[Stored items from a collection]
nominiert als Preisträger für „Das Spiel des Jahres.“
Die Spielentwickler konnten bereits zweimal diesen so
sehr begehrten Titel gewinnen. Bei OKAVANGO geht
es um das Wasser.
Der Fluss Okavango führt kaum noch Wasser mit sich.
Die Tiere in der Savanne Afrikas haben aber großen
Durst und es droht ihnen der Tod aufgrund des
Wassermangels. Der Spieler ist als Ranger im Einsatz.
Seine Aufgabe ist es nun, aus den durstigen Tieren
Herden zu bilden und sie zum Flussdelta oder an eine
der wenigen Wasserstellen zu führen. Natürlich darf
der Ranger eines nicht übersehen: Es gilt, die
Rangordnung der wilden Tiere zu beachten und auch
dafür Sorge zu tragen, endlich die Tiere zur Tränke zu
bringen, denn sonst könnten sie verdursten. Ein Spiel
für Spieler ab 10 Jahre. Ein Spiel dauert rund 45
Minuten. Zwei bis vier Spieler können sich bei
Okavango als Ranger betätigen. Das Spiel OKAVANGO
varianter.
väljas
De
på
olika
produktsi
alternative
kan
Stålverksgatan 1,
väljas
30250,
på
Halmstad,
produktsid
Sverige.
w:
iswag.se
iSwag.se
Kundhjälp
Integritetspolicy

* * *

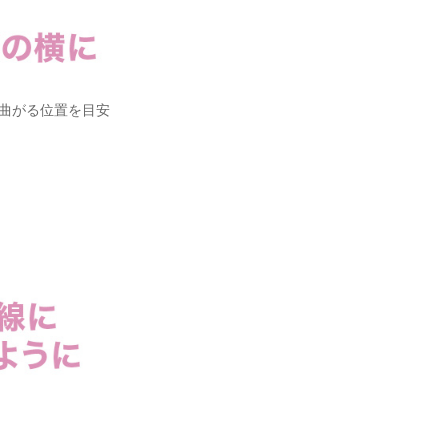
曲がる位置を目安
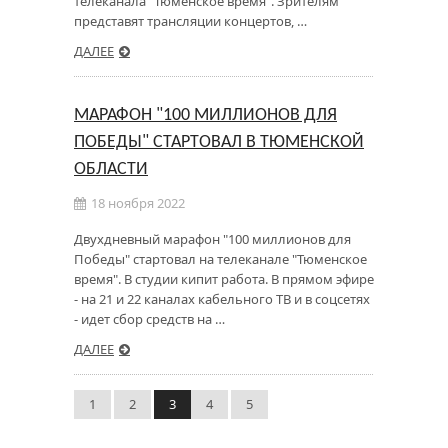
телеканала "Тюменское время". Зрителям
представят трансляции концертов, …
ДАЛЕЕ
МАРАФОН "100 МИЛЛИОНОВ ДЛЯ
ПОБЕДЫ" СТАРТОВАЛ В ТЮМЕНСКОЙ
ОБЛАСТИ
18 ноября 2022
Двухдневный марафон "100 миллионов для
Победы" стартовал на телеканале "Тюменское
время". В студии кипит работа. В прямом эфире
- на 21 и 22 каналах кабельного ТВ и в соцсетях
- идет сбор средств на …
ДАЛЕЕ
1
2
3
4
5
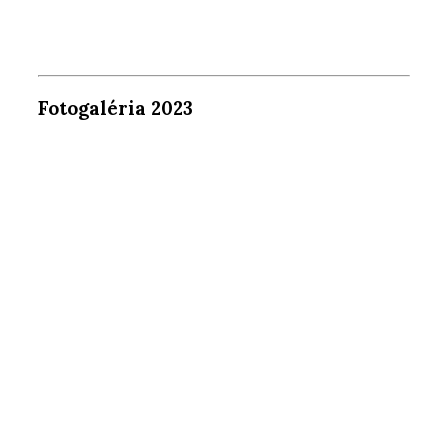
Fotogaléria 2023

* * *

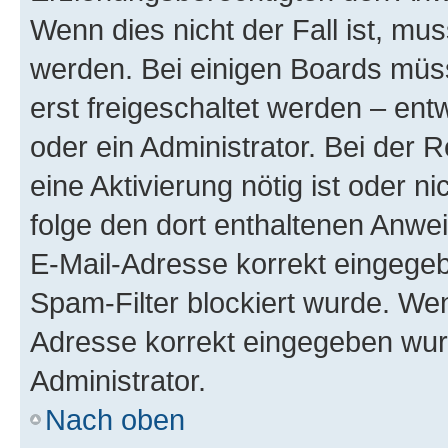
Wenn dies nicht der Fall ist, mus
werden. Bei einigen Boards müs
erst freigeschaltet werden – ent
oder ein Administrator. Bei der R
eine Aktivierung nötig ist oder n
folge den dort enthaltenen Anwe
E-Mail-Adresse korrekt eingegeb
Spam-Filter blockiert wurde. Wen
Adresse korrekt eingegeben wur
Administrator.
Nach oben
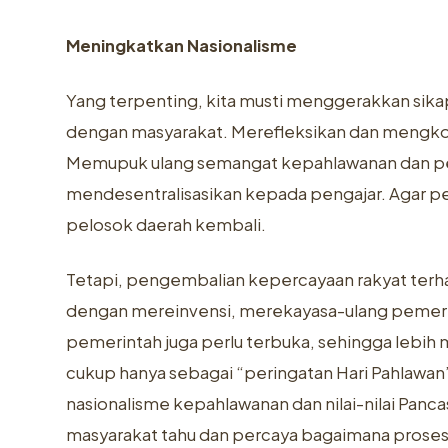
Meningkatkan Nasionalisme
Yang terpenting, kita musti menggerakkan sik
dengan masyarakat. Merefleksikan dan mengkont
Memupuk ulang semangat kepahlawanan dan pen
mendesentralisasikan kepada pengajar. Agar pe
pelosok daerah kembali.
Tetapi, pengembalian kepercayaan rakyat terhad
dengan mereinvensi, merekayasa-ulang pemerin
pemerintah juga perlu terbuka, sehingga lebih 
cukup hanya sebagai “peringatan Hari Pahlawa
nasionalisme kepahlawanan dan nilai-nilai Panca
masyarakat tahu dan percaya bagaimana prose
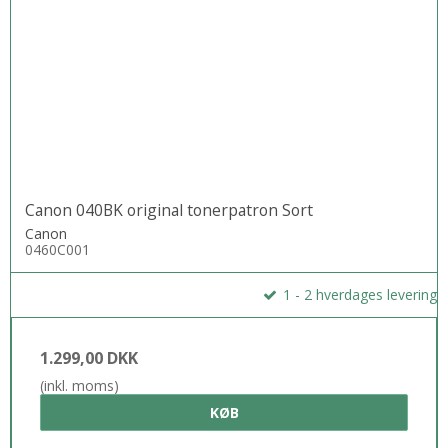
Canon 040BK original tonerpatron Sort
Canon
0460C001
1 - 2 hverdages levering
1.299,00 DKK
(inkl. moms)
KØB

PROBLEM DETAILS
Filter the entries by the string "nicht" and copy each matching line.

ANSWER TO THIS TASK
der Ranger eines nicht übersehen: Es gilt, die
Wenn dies nicht der Fall ist, mus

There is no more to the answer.